Document segment »
****

# My first road bike...



## GrayBlack (Feb 8, 2012)

Hey everyone, I bought my first road bike last week from the LBS. I've been riding it everyday and loving every second of it. I look forward to soaking up as much knowledge as I can from all of you.

Cheers!


----------



## Liqrsicc (Nov 19, 2011)

Bought my first road bike a few weeks ago too and it's also a Roubaix! Nice bike! :thumbsup:


----------



## PJ352 (Dec 5, 2007)

Nice bike.. congrats!!

Looks better in your pic than on Spec's website (IMHO).


----------



## froze (Sep 15, 2002)

Nice bike, you got a great first time bike, with those zerts inserts it should make the ride a bit more comfortable to ride thus maybe you'll ride the bike for long time to come.


----------



## carlislegeorge (Mar 28, 2004)

very nice, but please not a red bottle cage with this one...


----------



## froze (Sep 15, 2002)

carlislegeorge said:


> very nice, but please not a red bottle cage with this one...


Why not red? The bike needs a sharp contrasting color. Maybe yellow instead?


----------



## Math's (Jun 25, 2011)

Why not white, like the stikers


----------



## SOME_1_ELSE_1999 (Apr 22, 2011)

Velominati

Rule #8
// Saddles, bars, and tires shall be carefully matched.3

Valid options are:

Match the saddle to the bars and the tires to black; or
Match the bars to the color of the frame at the top of the head tube and the saddle to the color of the frame at the top of the seat tube and the tires to the color where they come closest to the frame; or
Match the saddle and the bars to the frame decals; or
Black, black, black


apply this to your bottle cage


----------



## froze (Sep 15, 2002)

Math's said:


> Why not white, like the stikers


Actually I thought of white too but it's too plain, then I thought, why not paint the decals yellow then get yellow cages? Someone good with an air brush could make the decals yellow, then at least the bike would have a color that would jump out at you.


----------



## Antonio Araujo (Feb 13, 2012)

****

Apply what you read »
a - Transcribe a passage from the road bike thread above word for word, beginning at the words "## Liqrsicc (Nov" and stopping after the words "(Dec 5, 2007)".
b - Answer these questions using the road bike thread above:
(i) Where did GrayBlack buy the first road bike?
(ii) What bike did Liqrsicc say they had also bought?
(iii) What color did froze suggest for the bottle cage as an alternative to red?

****

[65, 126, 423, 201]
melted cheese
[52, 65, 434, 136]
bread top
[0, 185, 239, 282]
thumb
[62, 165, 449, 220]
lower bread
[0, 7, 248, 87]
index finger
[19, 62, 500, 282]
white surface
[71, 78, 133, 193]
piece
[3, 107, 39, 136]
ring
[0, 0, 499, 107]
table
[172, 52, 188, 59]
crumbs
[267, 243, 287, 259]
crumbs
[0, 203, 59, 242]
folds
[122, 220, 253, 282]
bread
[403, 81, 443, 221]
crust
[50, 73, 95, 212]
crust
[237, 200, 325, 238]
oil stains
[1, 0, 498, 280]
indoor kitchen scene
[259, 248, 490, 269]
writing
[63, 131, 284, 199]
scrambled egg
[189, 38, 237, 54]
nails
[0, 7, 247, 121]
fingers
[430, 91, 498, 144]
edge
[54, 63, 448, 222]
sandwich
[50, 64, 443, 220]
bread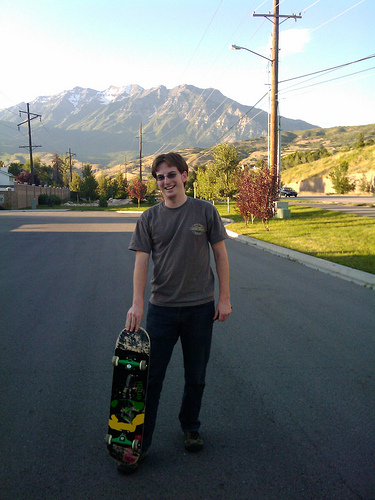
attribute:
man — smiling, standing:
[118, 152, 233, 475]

****

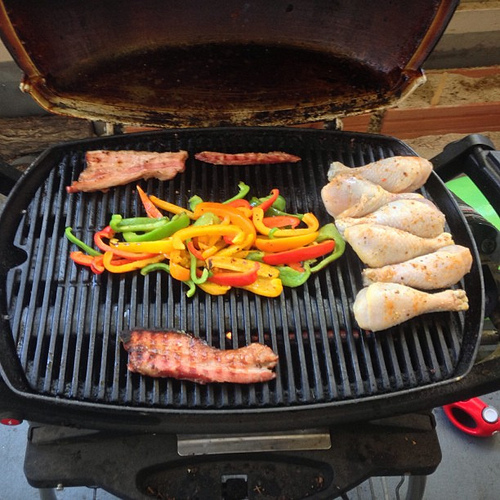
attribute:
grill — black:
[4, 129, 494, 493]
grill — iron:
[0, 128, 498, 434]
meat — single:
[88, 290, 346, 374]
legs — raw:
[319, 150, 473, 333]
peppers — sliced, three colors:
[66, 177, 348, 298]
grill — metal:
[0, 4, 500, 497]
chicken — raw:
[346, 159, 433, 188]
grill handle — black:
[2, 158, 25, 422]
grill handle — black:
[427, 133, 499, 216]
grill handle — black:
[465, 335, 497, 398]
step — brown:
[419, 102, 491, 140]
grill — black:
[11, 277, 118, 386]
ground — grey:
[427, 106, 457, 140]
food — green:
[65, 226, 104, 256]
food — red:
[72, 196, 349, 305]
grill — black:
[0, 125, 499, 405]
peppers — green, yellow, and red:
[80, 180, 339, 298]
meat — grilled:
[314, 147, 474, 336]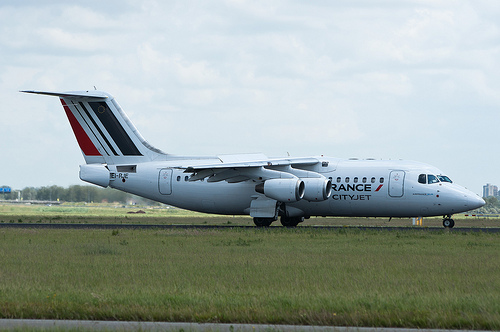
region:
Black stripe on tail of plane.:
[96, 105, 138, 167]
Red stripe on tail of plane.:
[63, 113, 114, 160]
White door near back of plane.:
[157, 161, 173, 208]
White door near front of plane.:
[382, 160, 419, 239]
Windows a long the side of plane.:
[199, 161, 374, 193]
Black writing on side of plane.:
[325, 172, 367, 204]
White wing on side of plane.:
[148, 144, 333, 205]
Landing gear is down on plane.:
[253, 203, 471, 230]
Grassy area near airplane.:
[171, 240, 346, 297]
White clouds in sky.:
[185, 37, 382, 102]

****

Solutions to each task »
a -
## Liqrsicc (Nov 19, 2011)

Bought my first road bike a few weeks ago too and it's also a Roubaix! Nice bike! :thumbsup:


----------



## PJ352 (Dec 5, 2007)

b -
(i) From the LBS.
(ii) A Roubaix.
(iii) Yellow.